I have a March 02 build and lately the clutch "poping" has become very noticable - only at slow speeds though.

Also, for those of us who aren't too familiar with clutch design, could someone provide a brief description of the issue? I would like to sound like I know what the problem is when I talk to my SA.

Thanks.


----------



## Salvator (Oct 14, 2003)

Drove my wife's 2003 525iT yesterday and noticed the pop... Happens when the car is cold, for the first few miles... Goes away, then was there again after it sat in the parking lot at work, went away again... I did not note the TSB # for this in this thread, anyone have any info on it? TIA! :thumbup:


----------



## RChoudry (Jan 13, 2002)

search under my name (RChoudry) and the clutch issue. Mine was a MArch/April 2002 build and well after the TSB dates and I had it replaced. If I remember, it was TSB 21 01 01 or 21 10 10.
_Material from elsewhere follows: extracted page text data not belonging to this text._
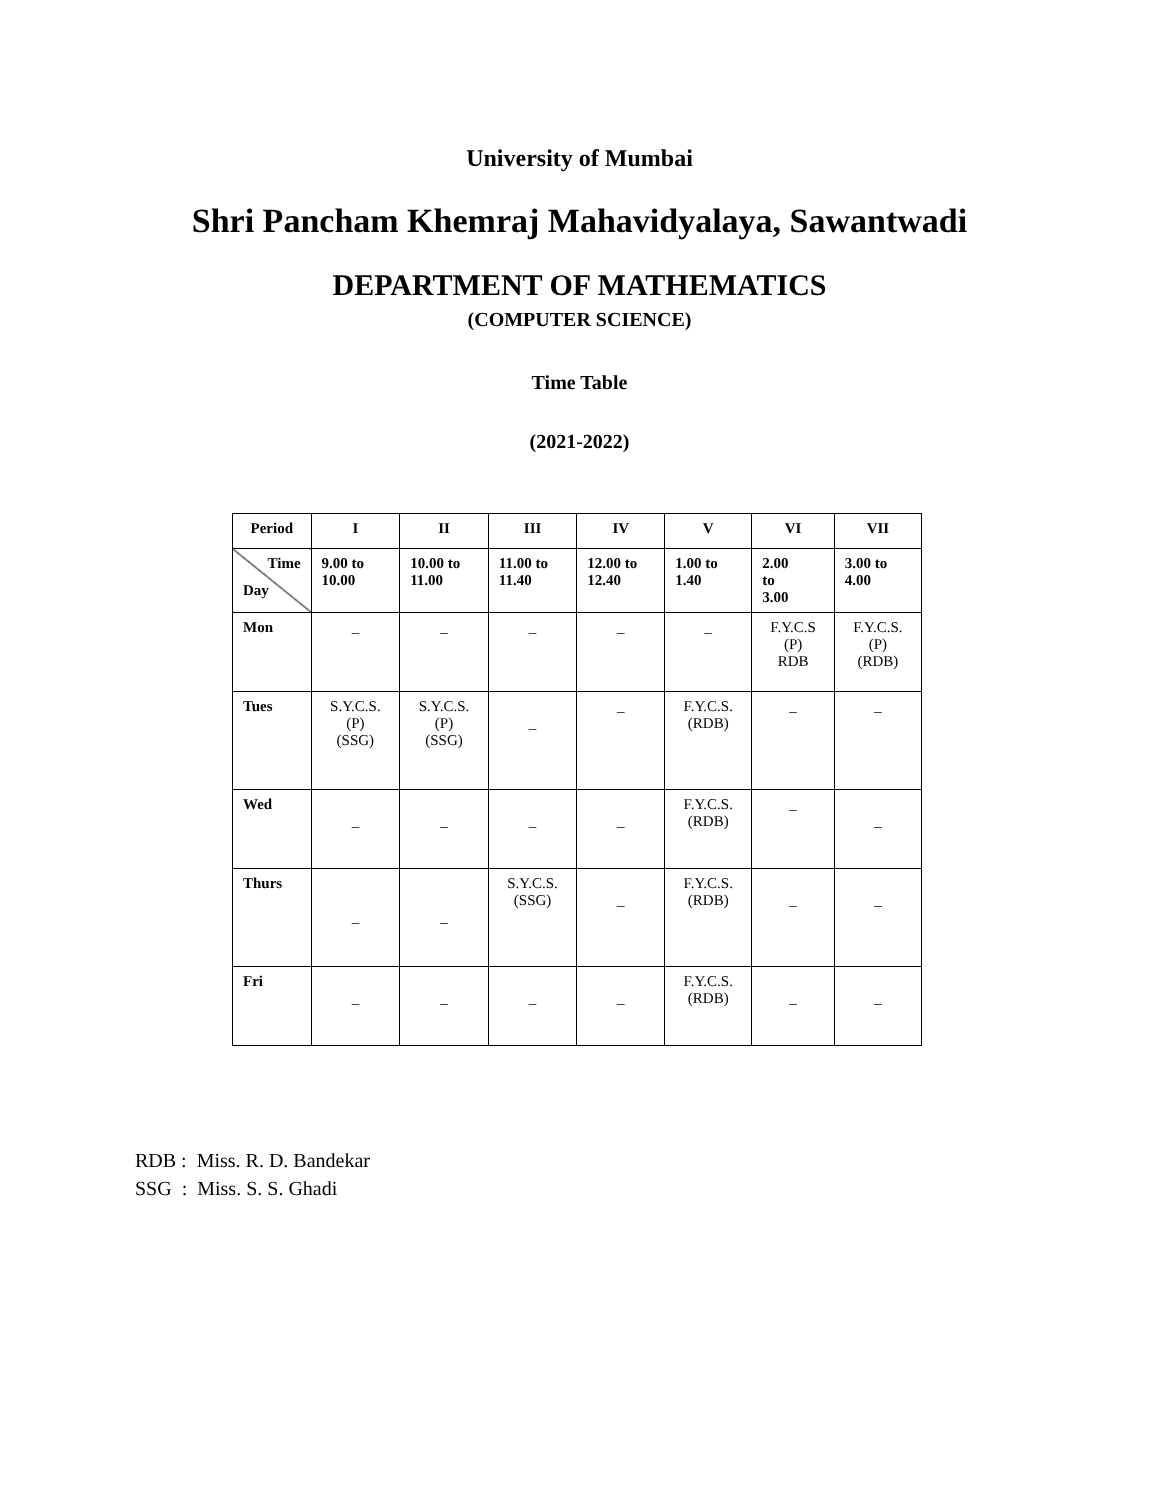University of Mumbai
Shri Pancham Khemraj Mahavidyalaya, Sawantwadi
DEPARTMENT OF MATHEMATICS
(COMPUTER SCIENCE)
Time Table
(2021-2022)
| Period | I | II | III | IV | V | VI | VII |
| --- | --- | --- | --- | --- | --- | --- | --- |
| Time Day | 9.00 to 10.00 | 10.00 to 11.00 | 11.00 to 11.40 | 12.00 to 12.40 | 1.00 to 1.40 | 2.00 to 3.00 | 3.00 to 4.00 |
| Mon | _ | _ | _ | _ | _ | F.Y.C.S (P) RDB | F.Y.C.S. (P) (RDB) |
| Tues | S.Y.C.S. (P) (SSG) | S.Y.C.S. (P) (SSG) | _ | _ | F.Y.C.S. (RDB) | _ | _ |
| Wed | _ | _ | _ | _ | F.Y.C.S. (RDB) | _ | _ |
| Thurs | _ | _ | S.Y.C.S. (SSG) | _ | F.Y.C.S. (RDB) | _ | _ |
| Fri | _ | _ | _ | _ | F.Y.C.S. (RDB) | _ | _ |
RDB : Miss. R. D. Bandekar
SSG : Miss. S. S. Ghadi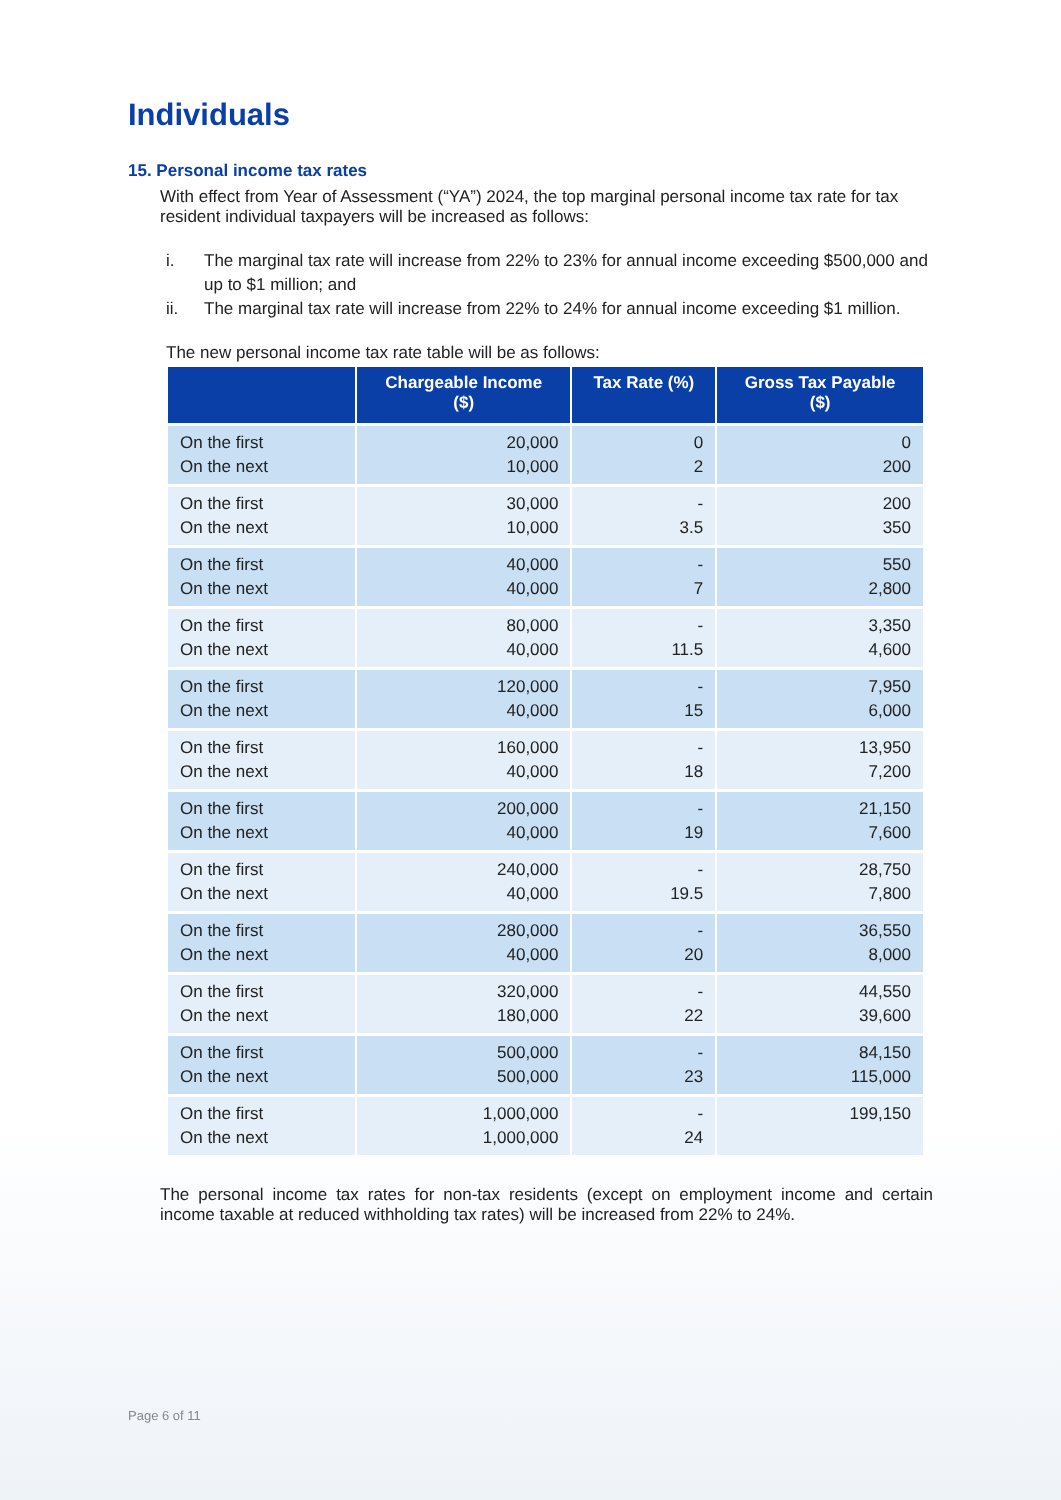Individuals
15. Personal income tax rates
With effect from Year of Assessment (“YA”) 2024, the top marginal personal income tax rate for tax resident individual taxpayers will be increased as follows:
i. The marginal tax rate will increase from 22% to 23% for annual income exceeding $500,000 and up to $1 million; and
ii. The marginal tax rate will increase from 22% to 24% for annual income exceeding $1 million.
The new personal income tax rate table will be as follows:
| | Chargeable Income ($) | Tax Rate (%) | Gross Tax Payable ($) |
| --- | --- | --- | --- |
| On the first On the next | 20,000 10,000 | 0 2 | 0 200 |
| On the first On the next | 30,000 10,000 | - 3.5 | 200 350 |
| On the first On the next | 40,000 40,000 | - 7 | 550 2,800 |
| On the first On the next | 80,000 40,000 | - 11.5 | 3,350 4,600 |
| On the first On the next | 120,000 40,000 | - 15 | 7,950 6,000 |
| On the first On the next | 160,000 40,000 | - 18 | 13,950 7,200 |
| On the first On the next | 200,000 40,000 | - 19 | 21,150 7,600 |
| On the first On the next | 240,000 40,000 | - 19.5 | 28,750 7,800 |
| On the first On the next | 280,000 40,000 | - 20 | 36,550 8,000 |
| On the first On the next | 320,000 180,000 | - 22 | 44,550 39,600 |
| On the first On the next | 500,000 500,000 | - 23 | 84,150 115,000 |
| On the first On the next | 1,000,000 1,000,000 | - 24 | 199,150 |
The personal income tax rates for non-tax residents (except on employment income and certain income taxable at reduced withholding tax rates) will be increased from 22% to 24%.
Page 6 of 11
You can verify on ALLDATA.COM

Many of the mid 2002 e46's had this problem and it was a defective throw out bearing. Good luck getting any dealer to fix it now.

Mine went at 500 miles!!!!! Replacement was perfect after that.


----------



## Salvator (Oct 14, 2003)

RChoudry said:


> search under my name (RChoudry) and the clutch issue. Mine was a MArch/April 2002 build and well after the TSB dates and I had it replaced. If I remember, it was TSB 21 01 01 or 21 10 10.
> 
> You can verify on ALLDATA.COM
> 
> ...


Thanks! I went out to Alldata and found it under the MY2002 listings for the E39 525iT:

210101 FEB 02 M/T - Popping/Clicking From Clutch Pedal

My wife's car is a 2003, built in late 2002, I beleive... We'll have to keep an eye on it and take it in if it keeps it up... of course, I asked her if it did it this morning and she said she forget to pay attention to it...  how can you not notice the pedal popping under your foot as you release it! :eeps: (If you ask me, I think she pops the clutch and overrevs anyway, probably why she doesn't notice it...)


----------